Problems to solve -
- a) In the text below on small military drones, how much money is the Army's Short Range Reconnaissance effort spending?
- b) Output a passage from the text below on small military drones word for word, beginning at the words "Army requirements" and stopping after "soldier’s standard-issue rucksack.".

Unmanned aerial vehicle technology is advancing rapidly, and drones are getting smaller by the day. Militaries are now employing Micro, Mini & Nano UAVs into their operations. They provide situational awareness to a small group of soldiers by flying several stories above them for 10-20 minutes at a time before placed back into a pocket to recharge. These will be used to carry out tasks in urban environments, such as deliveries, surveillance, and search and rescue. Small drones are considered better because they are more agile, are harder to detect, and are easier for pilots to control.

 

In August 2019, US Army troops in Afghanistan deployed a new reconnaissance tool: palm-size drones that weigh just over an ounce. The Black Hornet remote-control micro-copters stream hi-def video and photos, and their diminutive dimensions—and ability to fly without a GPS signal—make them especially adept at ducking into buildings, bunkers, and caves. Black Hornet PRS transmit live video and HD still images, providing soldiers with real time battleground situational awareness. This helps personnel take informed decisions and increase the efficiency of the mission. Till date, the company has delivered more than 12,000 Black Hornet nano-UAVs to defence and security forces across the globe.

 

Army requirements

The Army’s Short Range Reconnaissance (SRR) effort is spending $11 million with six companies to prototype and evaluate drones that can provide the soldier on the ground with a rapidly deployable scouting capability to gain situational awareness beyond the next terrain feature. According to the original solicitation, the drones would be expected to fly for 30 minutes straight at a range of up nearly two miles; also specified was that the aircraft should weigh three pounds or less, take less than two minutes to assemble, and fit inside a soldier’s standard-issue rucksack.

Data records -
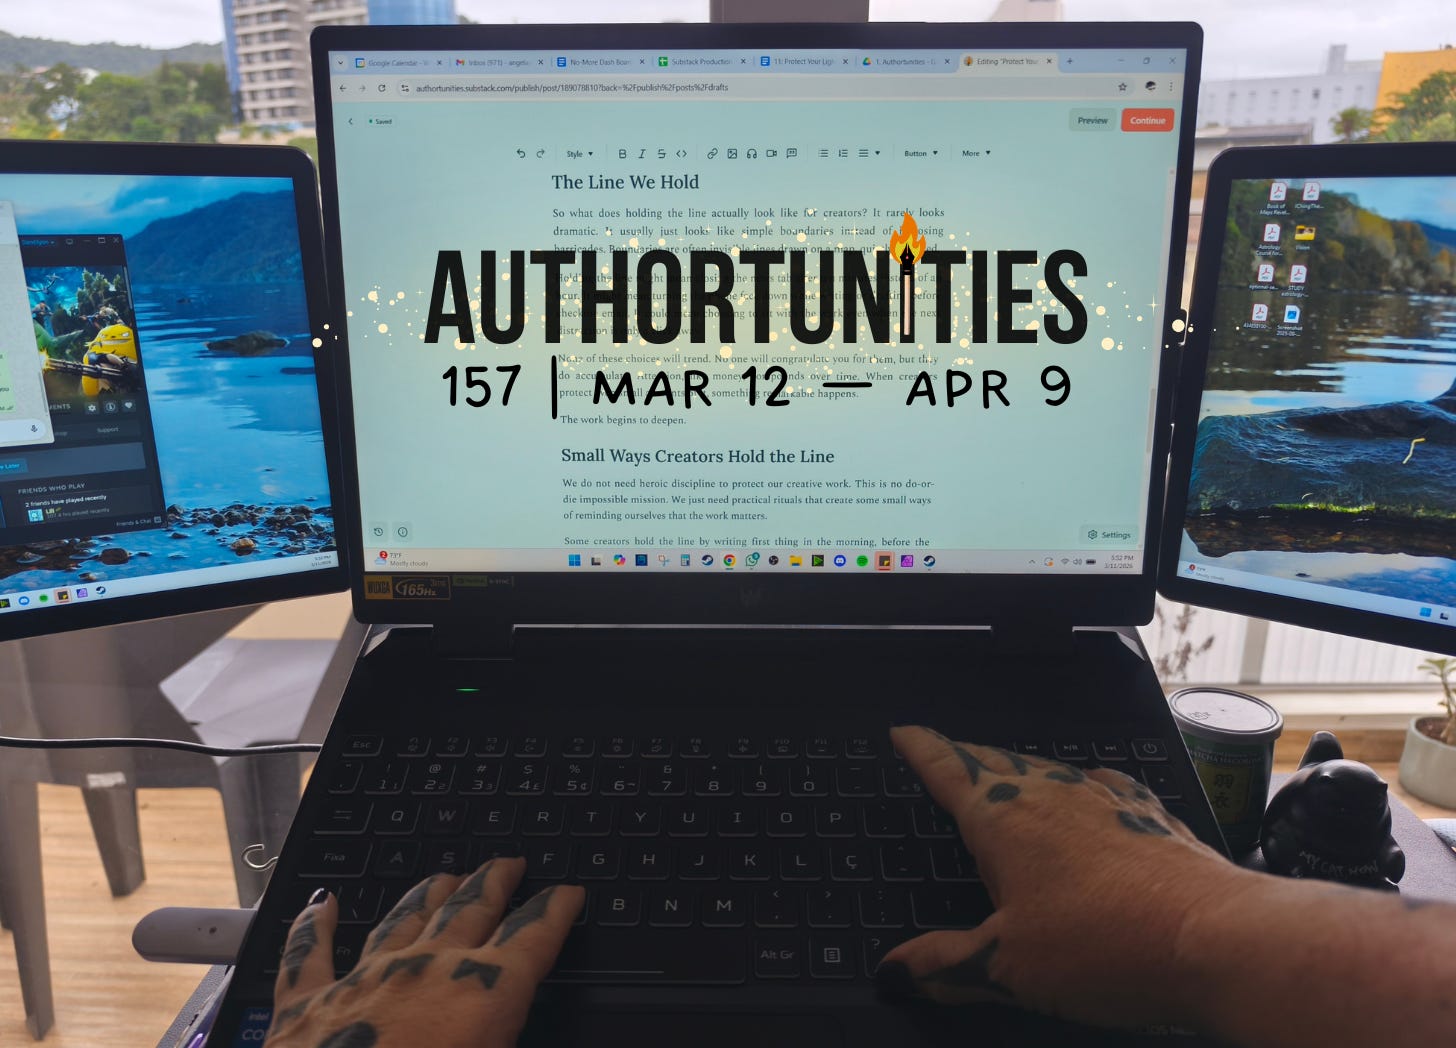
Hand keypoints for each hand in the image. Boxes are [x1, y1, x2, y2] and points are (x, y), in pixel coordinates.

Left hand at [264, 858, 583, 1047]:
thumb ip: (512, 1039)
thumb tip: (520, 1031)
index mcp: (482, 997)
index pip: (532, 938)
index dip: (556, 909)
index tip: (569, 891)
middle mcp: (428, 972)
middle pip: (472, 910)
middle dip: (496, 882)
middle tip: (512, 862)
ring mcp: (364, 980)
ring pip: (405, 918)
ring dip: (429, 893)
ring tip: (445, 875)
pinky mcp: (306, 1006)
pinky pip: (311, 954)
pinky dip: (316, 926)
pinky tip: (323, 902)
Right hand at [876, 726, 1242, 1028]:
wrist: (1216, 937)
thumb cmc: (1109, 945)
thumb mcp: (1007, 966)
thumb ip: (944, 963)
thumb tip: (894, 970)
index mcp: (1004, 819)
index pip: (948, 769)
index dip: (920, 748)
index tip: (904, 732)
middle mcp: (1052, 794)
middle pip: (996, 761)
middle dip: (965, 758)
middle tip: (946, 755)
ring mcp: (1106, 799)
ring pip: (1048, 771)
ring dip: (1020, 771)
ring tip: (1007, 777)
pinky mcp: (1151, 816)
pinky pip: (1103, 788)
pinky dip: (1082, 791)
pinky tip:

Task-by-task results -
- a) $11 million

- b)
Army requirements

The Army’s Short Range Reconnaissance (SRR) effort is spending $11 million with six companies to prototype and evaluate drones that can provide the soldier on the ground with a rapidly deployable scouting capability to gain situational awareness beyond the next terrain feature. According to the original solicitation, the drones would be expected to fly for 30 minutes straight at a range of up nearly two miles; also specified was that the aircraft should weigh three pounds or less, take less than two minutes to assemble, and fit inside a soldier’s standard-issue rucksack.